▶ Goal A
In the entries below, copy each line word for word, starting at the line that contains "scientific name: Forestiera segregata" and ending with the last line of the entries.

##### Text provided

3rd Squad, 1st Platoon, Bravo, 1/26. Photo by Author Smith Photo Courtesy of Mike McCauley

3rd Squad, 1st Platoon, Bravo, 1/26.
Photo by Author Smith
Photo Courtesy of Mike McCauley

One of the major desires we had as filmmakers was to make sure that as many of the images and sounds as possible were generated during the actual time of the battle. This includes photos, film, video, and oral interviews, so having a photo like this, taken of men who were actually in Bravo Company in that time and place was very important to us. Not only were we interested in the photo being genuine, we were interested in the aesthetic value the picture holds. I say holds because there is something organic to this particular image that captures the sadness, the sorrow, the horror, the stoic courage and the brotherhood experienced by the men who fought at the Siege of Khe Sanh.

##########

▶ Goal B
In two sentences, summarize the passage about the Bravo Company photo.

##### Dataset records

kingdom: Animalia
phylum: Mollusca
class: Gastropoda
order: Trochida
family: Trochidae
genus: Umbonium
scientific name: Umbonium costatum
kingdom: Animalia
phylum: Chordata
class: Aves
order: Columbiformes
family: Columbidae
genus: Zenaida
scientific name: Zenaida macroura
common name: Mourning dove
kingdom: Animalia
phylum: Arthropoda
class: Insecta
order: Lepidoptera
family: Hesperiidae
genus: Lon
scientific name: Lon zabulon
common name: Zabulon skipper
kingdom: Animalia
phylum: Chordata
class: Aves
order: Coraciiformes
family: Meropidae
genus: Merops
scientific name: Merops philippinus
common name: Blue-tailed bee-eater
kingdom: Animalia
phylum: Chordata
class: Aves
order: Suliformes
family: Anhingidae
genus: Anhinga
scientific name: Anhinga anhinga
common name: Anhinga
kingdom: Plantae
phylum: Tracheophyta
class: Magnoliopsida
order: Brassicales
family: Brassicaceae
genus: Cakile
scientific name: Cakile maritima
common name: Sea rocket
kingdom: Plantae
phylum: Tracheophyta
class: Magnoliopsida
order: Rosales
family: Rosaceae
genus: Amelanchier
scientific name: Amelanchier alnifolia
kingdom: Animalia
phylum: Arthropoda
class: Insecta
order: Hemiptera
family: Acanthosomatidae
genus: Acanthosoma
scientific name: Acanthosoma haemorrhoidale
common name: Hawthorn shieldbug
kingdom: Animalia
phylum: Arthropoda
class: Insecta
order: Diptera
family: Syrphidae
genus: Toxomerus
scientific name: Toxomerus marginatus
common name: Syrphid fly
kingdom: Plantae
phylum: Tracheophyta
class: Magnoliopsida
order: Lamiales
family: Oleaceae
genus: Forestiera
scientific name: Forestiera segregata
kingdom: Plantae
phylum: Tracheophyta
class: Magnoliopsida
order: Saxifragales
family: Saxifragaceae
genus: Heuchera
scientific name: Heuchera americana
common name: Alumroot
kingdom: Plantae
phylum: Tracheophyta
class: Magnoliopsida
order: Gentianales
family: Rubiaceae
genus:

##########

▶ Task response A
scientific name: Forestiera segregata
kingdom: Plantae
phylum: Tracheophyta
class: Magnoliopsida
order: Saxifragales
family: Saxifragaceae
genus: Heuchera
scientific name: Heuchera americana
common name: Alumroot
kingdom: Plantae
phylum: Tracheophyta
class: Magnoliopsida
order: Gentianales
family: Rubiaceae
genus:

▶ Task response B
The filmmakers wanted as many images and sounds as possible to come from the actual time of the battle, so a photo of men who were in Bravo Company at that time and place was very important to them. Beyond its being genuine, they valued the picture's aesthetic quality, which captures the sadness, sorrow, horror, stoic courage and brotherhood of the men who fought at the Siege of Khe Sanh.